I am reflecting on the experience of my cancer diagnosis – or my quasi-diagnosis, as the case may be. In a book review, I just ran across a statement made by the late Marjorie Williams, a woman who has written her own personal cancer memoir (The Woman At the Washington Zoo). When her doctor informed her he had discovered mysterious masses throughout her abdomen, she replied, "Is there a case to be made against my freaking out now?"
There’s a curious detachment reflected in that statement. It’s almost as though Williams is standing outside her own self. "What should I be doing and feeling?" she is asking. Having never experienced anything like this before, she doesn’t know.
I can relate to that. On one level, my mind registers what the doctor is saying. On another, I’m curious that I’m not feeling much. I don’t feel numb, exactly; I’m still able to go on with the normal, day-to-day business of living. Yet in the back of my mind there is the constant awareness that something very big is happening to my life, something beyond my control. It feels as though there is a terrible darkness lurking somewhere off in the distance – but for the time being there is enough light here for me to see. I strive for "business as usual."
I wonder if I should be feeling more – although it’s hard to know what to feel in this awkward, mid-diagnosis time, when life is filled with "what ifs" and precious few certainties. My mind has been going through all sorts of odd calculations, jumping to worst-case scenarios. Do I have enough life insurance? Could I still maintain my work schedule while receiving chemotherapy or radiation? Could we get by on disability payments, if I’m unable to work? How long would the church allow my family to stay here in the Manse, after my death?
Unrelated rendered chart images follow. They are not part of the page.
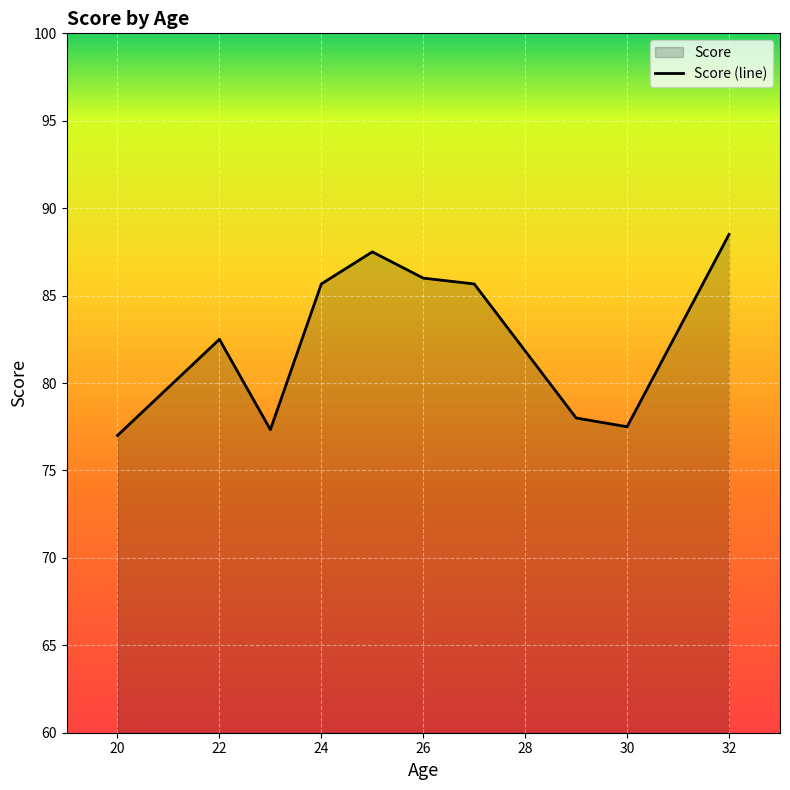

What value does the data have at 26?

86.0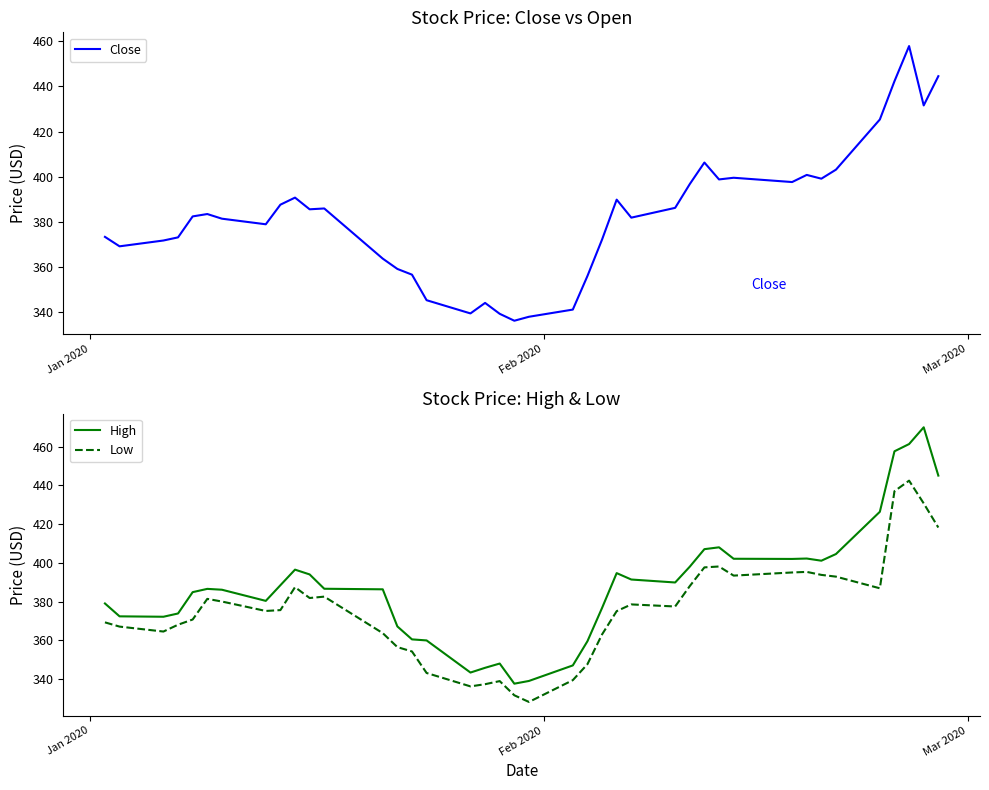

Rank the series by their average value, from highest to lowest.

High, Close, Low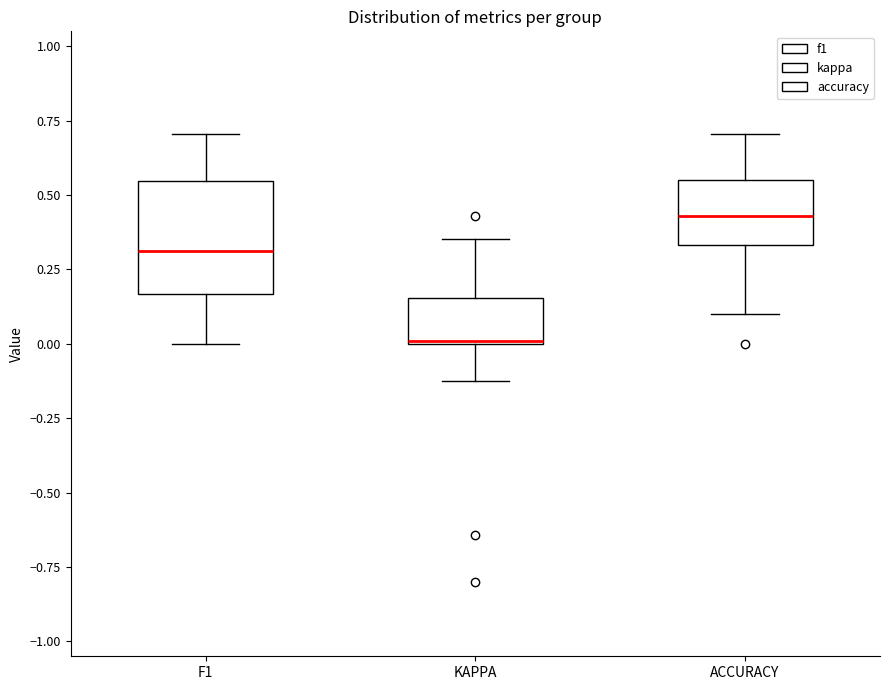

Where is the lower edge of the box for KAPPA on the y-axis? The values are not printed on the chart, so give them approximately, as read against the axis.

0.00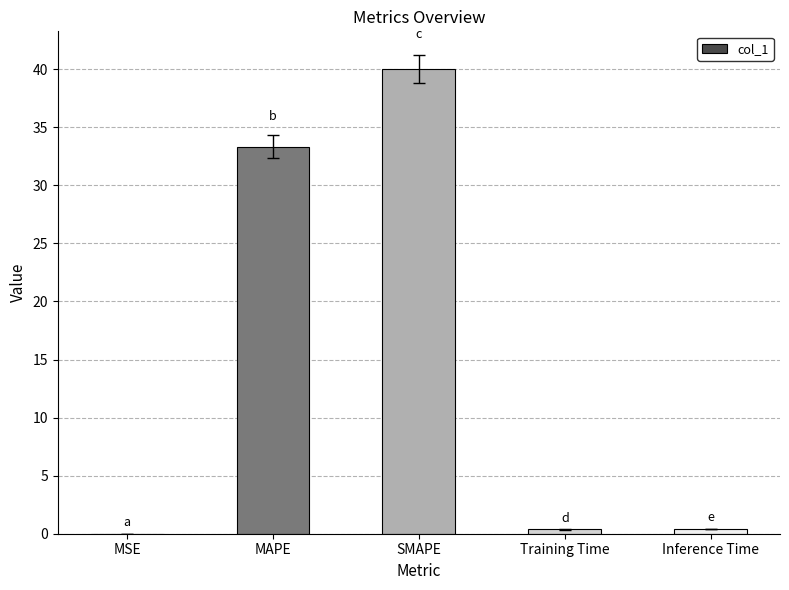

What is the sum of the values at Inference Time and Training Time?

0.8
If I do have cancer, and go into remission for a time, will I ever get a call to another church, considering my health history – or will I be all but unemployable?
Today I’ve been hoping for a phone call from Dr. Lerner. He told us on Friday that he would review the CT scan pictures today, and let me know if he saw anything more than had been described in the radiologist’s verbal summary. It’s late in the afternoon, so I suppose there will be no phone call today – or maybe he won’t be calling at all, if he sees nothing conclusive in the pictures.
Claire calls up the stairs to ask me to phone in an order for pizza, a weekly Monday-evening ritual in our house. I guess she wouldn’t ask a dying guy to order a pizza.
But somehow, these days feel like less than living.